Andrew J. Graham, Jews’ attorney, told IFAwebnews.com his client is “very gratified by Judge Martin’s thorough and thoughtful decision.

“Multiple Maryland insurance commissioners over the years were fully apprised of the financial and other terms of Mr. Jews’ employment agreement, and not one ever claimed that the payments Mr.

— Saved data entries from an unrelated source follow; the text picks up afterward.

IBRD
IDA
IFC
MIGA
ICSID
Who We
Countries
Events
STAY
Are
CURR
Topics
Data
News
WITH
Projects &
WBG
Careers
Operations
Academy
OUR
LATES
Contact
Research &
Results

Jews was owed might, at the discretion of some later commissioner, be taken away from a dedicated CEO who had worked long, hard and effectively over a period of 13 years for the company,” Graham said.

Through a spokesperson, CareFirst declined to comment on the decision.

Appeal planned

In a statement, Tyler said the MIA planned to appeal Martin’s ruling.

“I am naturally disappointed by the position taken by the Circuit Court in this matter,” Tyler told IFAwebnews.com. “I believe my initial ruling upheld the letter and spirit of the law passed by the General Assembly regarding the compensation of executives of CareFirst.”

In his decision, Martin said that the court believed Tyler’s findings and comments in the case “are not only unsupported by the evidence provided by the MIA as required and reviewing the record as a whole, but unfortunately suggests a certain lack of objectivity and a want of impartiality on the part of the hearing officer [Tyler].”

Martin later expressed his “concerns” about how an MIA hearing on the matter was conducted and Tyler’s language in the hearing and case before him “unobjective, biased and quite personal in nature.

“There seemed to be a personal enmity found in the commissioner’s words which is not understandable and certainly inappropriate in the context of the circumstances of this case,” Martin wrote. “The sum of the money and the benefits proposed to be paid to Mr. Jews are indeed enormous but the amount alone cannot and should not be the sole fact which is determinative of his case under the circumstances of this review.”

One of the larger arguments in the case was the different interpretation of the state law’s “fair and reasonable” clause. As Martin points out in his decision, Jews argued that the clause meant “comparability” with other similar non-profit health services plans, while Tyler argued that just because it was comparable does not mean it meets the standard set forth by legislators as it also depends on “the facts and circumstances of the case.”

Martin called Tyler’s interpretation of the state law “far-reaching and quite sweeping” and “erroneous as a matter of law,” siding with Jews on the interpretation.

Martin also found fault with Tyler and the MIA’s evidence to meet their interpretation of the state law, specifically comparing lump sum payments to CEOs across the board versus weighing the details of various compensation packages. Martin said the MIA failed to provide evidence they looked at any other compensation packages other than Jews’, calling Tyler’s conclusions of law “erroneous” and having “no substantial, material and competent evidence supporting them.”